Uma operação da Secretaria Estadual da Agricultura, Pecuária, Produção Sustentável e Irrigação (Seapi) na manhã desta terça-feira (04) apreendeu cerca de 600 galos em um criatório de Gramado, na Região das Hortênsias. O local é alvo de investigação da Polícia Civil, que apura a realização de rinhas com os animais da raça mura, cujo valor de comercialização pode variar entre R$ 20 mil e R$ 30 mil cada.
Em julho, uma operação da Delegacia de Polícia de Proteção ao Meio Ambiente localizou os animais e os colocou à disposição da secretaria estadual. Na ocasião, mais de 700 aves foram localizadas na propriedade.
De acordo com a Seapi, nesta terça, responsáveis pela propriedade teriam soltado algumas aves na tentativa de evitar o recolhimento. Com isso, cerca de 600 foram apreendidas. Equipes da pasta ainda devem voltar ao local para recolher os galos restantes.
As aves apreendidas nesta terça serão encaminhadas para o abate. O destino deve ser o mesmo das que serão recolhidas posteriormente, o que totaliza mais de 700 galos.

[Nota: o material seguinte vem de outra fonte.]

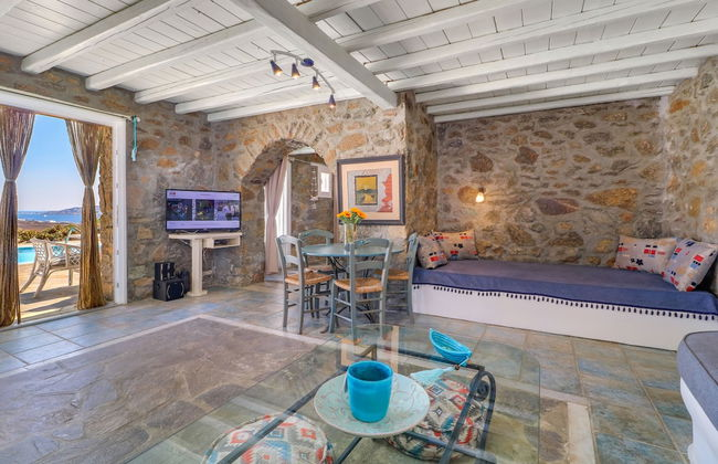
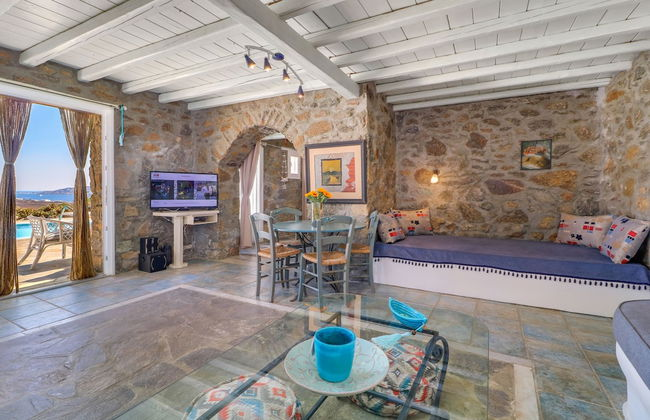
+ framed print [519,138,553,172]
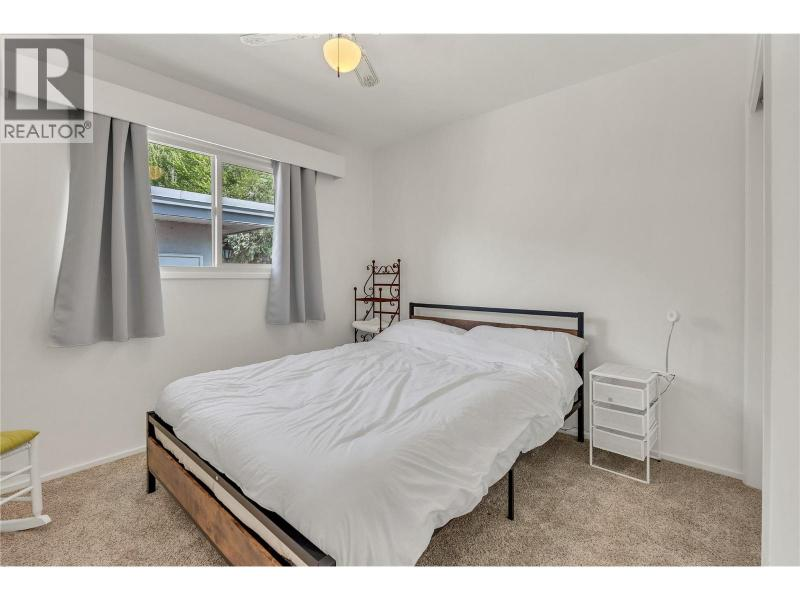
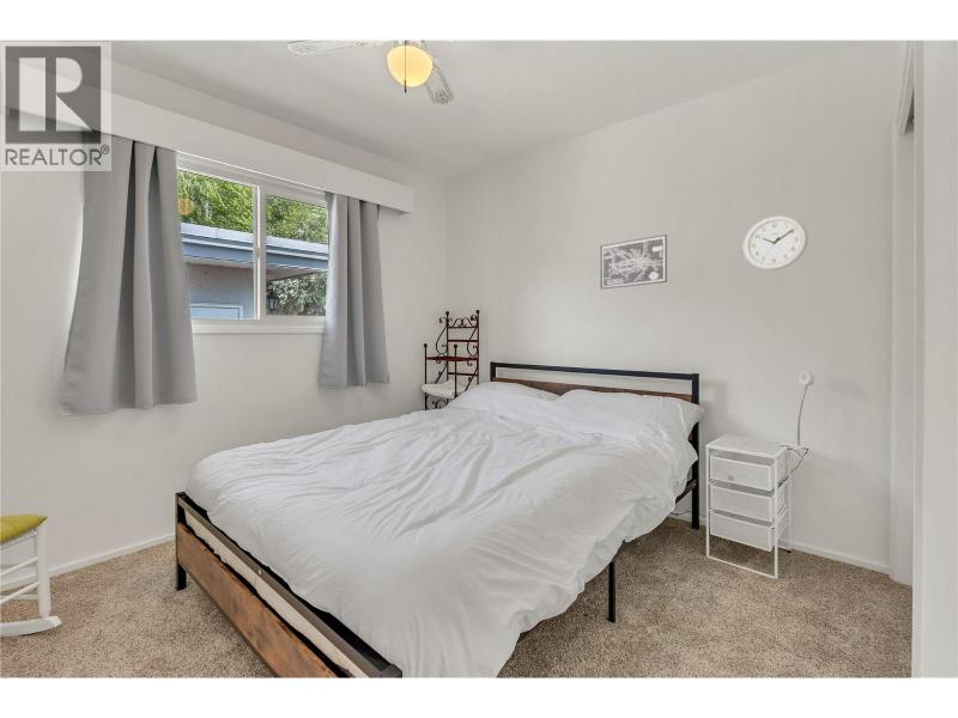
+ wall art [599,233,668,291]
+ wall clock [742,214,810,272]
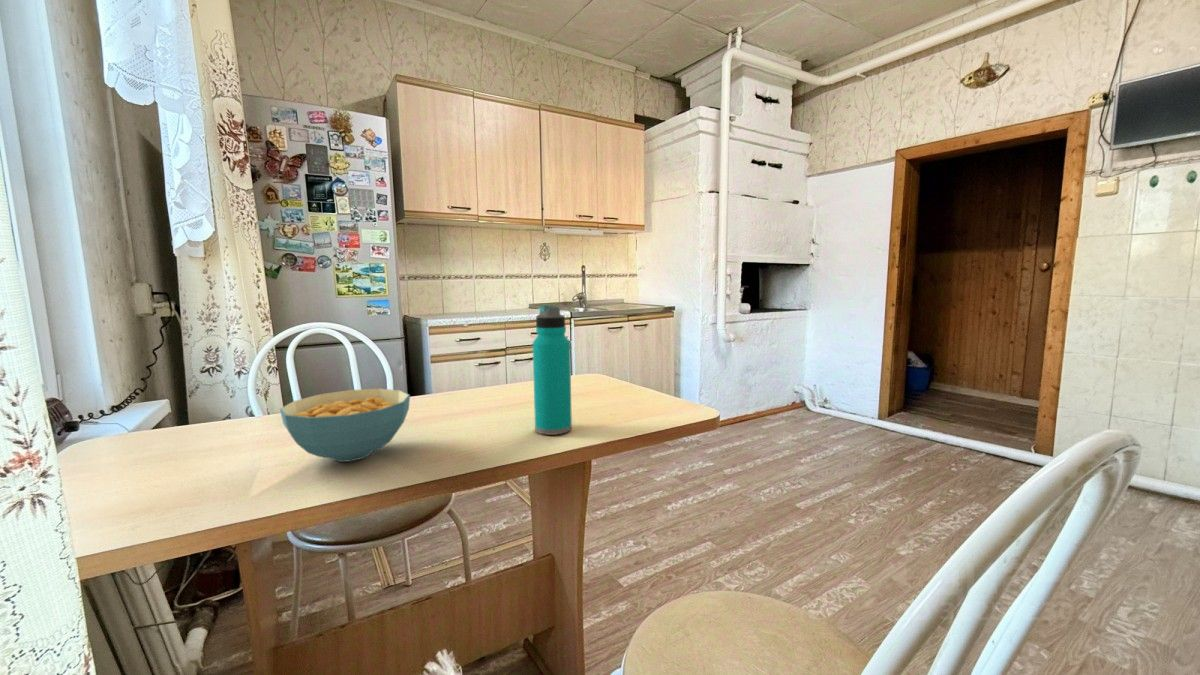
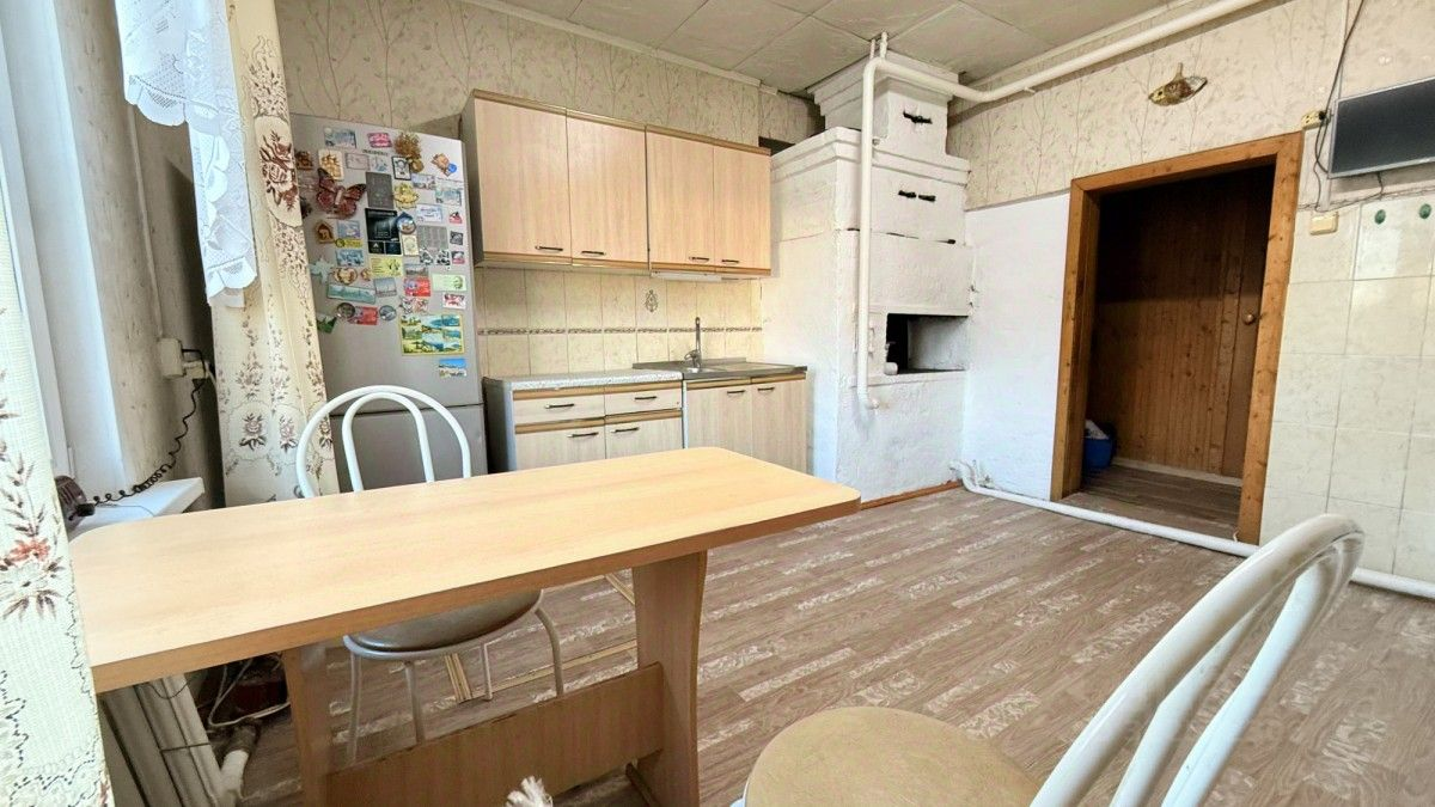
- cereal bowl [279,388,411,463]
- water bottle [532,304,573,436]
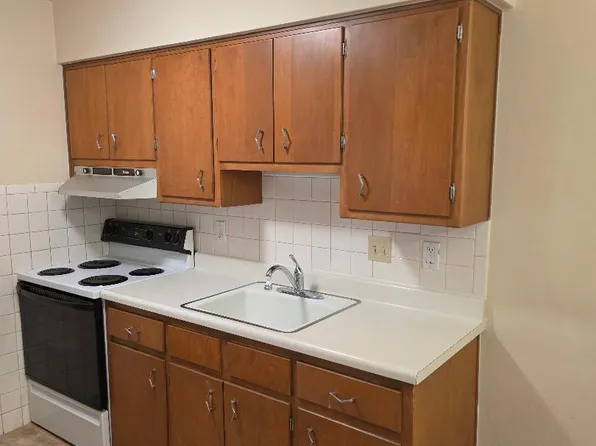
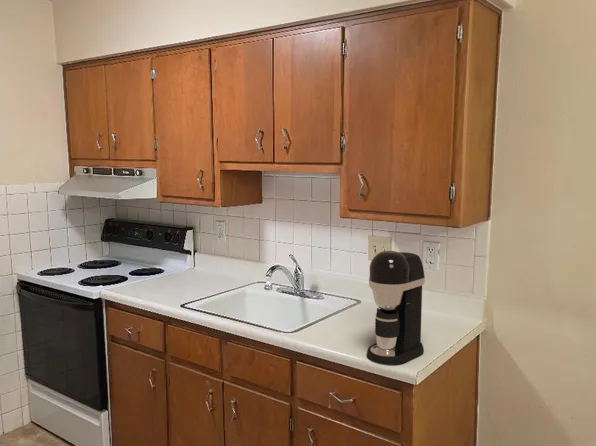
+ coffee maker [366,250,426,366]
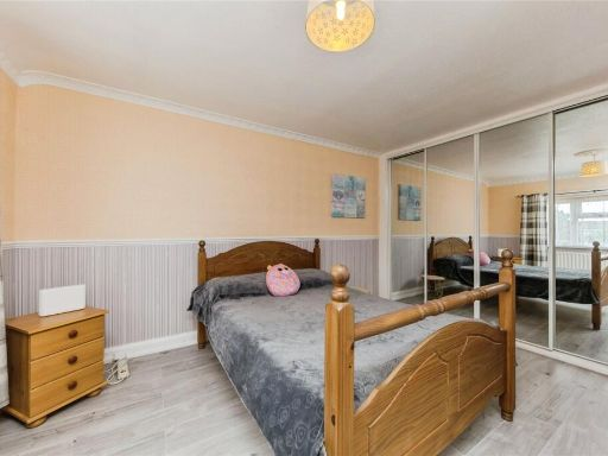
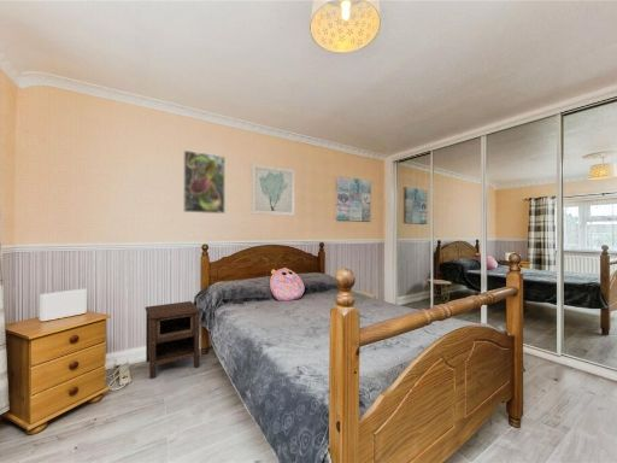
+ nightstand [145,300,202,380]
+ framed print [182,150,227,215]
+ wall art [249,162,296,217]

De acordo com a comunicação da Secretaria Municipal do Meio Ambiente de Gramado, que participou da operação, a orientação é da Seapi e tem como justificativa a falta de documentação de origem dos animais, não apresentada até o momento. Segundo a pasta, uma portaria do Ministério da Agricultura e Pecuária (Mapa), de 2024, proíbe a aglomeração de aves sem origem por conta do risco de influenza aviária.
Um dos investigados, o empresário Alexandre Bertoluci Júnior, emitiu nota lamentando a operação e afirmando que as aves são saudáveis, mantidas, até então, em criatório voltado ao aprimoramento genético avícola. O advogado Lúcio de Constantino, que representa o empresário, afirma que o colega dele, Guilherme Pretto, está em Gramado tomando as providências e reunindo a documentação necessária.
Segundo o delegado Gustavo de Mattos Brentano, há indícios que os galos eram usados em brigas.
— Os materiais localizados, a situação dos animais, as publicações em redes sociais e em grupos de mensagens, tudo isso são elementos que demonstram a comercialização e o uso nas rinhas — detalha.
Conforme Brentano, o inquérito ainda está em andamento, sem previsão de conclusão. Investigados e testemunhas ainda precisam ser ouvidos, assim como perícias precisam ser concluídas.
No total, 1,5 mil galos foram localizados na operação. Além de Gramado, aves foram encontradas em Igrejinha, de acordo com a Polícia Civil.
No caso dos galos encontrados na Região Metropolitana de Porto Alegre, a Seapi afirma que a decisão sobre o destino deles está em tramitação.
Decisão baseada na legislação, diz Seapi
Em nota, a Seapi reafirmou que cerca de 600 aves foram apreendidas sem a comprovação de origem. Além disso, segundo a comunicação da pasta, durante a fiscalização também foi constatado que a propriedade não possuía cadastro no Sistema de Defesa Agropecuária do Estado (SDA).
O comunicado explica que a impossibilidade de verificação de procedência das aves, impede a avaliação de possíveis exposições a enfermidades de interesse do Serviço Veterinário Oficial (SVO). Segundo a Seapi, o risco é intensificado pela comercialização dos animais, tornando inviável identificar a extensão dos vínculos epidemiológicos.
Por conta disso, a secretária adotou as medidas previstas na legislação estadual de defesa sanitária animal, conforme o Decreto Estadual nº 52.434/2015, tornando necessária a eliminação sanitária dos animais.
Confira a nota do investigado:
"O empresário Alexandre Bertoluci Júnior manifesta profunda tristeza e inconformidade com a operação realizada nesta terça-feira (4), que resultou no recolhimento de todas as aves do seu criatório para abate.
Trata-se de animais que sempre receberam cuidados permanentes, alimentação adequada, acompanhamento de médico veterinário e manejo técnico especializado. São aves saudáveis, mantidas em um criatório voltado ao aprimoramento genético avícola, construído ao longo de anos de dedicação.
É impossível não lamentar que centenas de vidas animais, que sempre receberam assistência técnica, tenham como destino o abate. Além do irreparável prejuízo ao patrimônio genético do criatório, causa perplexidade que animais reconhecidamente bem cuidados sejam eliminados dessa forma.
A defesa acompanhará todos os desdobramentos da operação e adotará as medidas jurídicas cabíveis para questionar a necessidade e a proporcionalidade da medida, na convicção de que existiam alternativas capazes de preservar a vida dos animais.
Independentemente das discussões jurídicas, este é um dia de tristeza para todos aqueles que acreditam que o cuidado, o respeito e a proteção aos animais devem sempre prevalecer."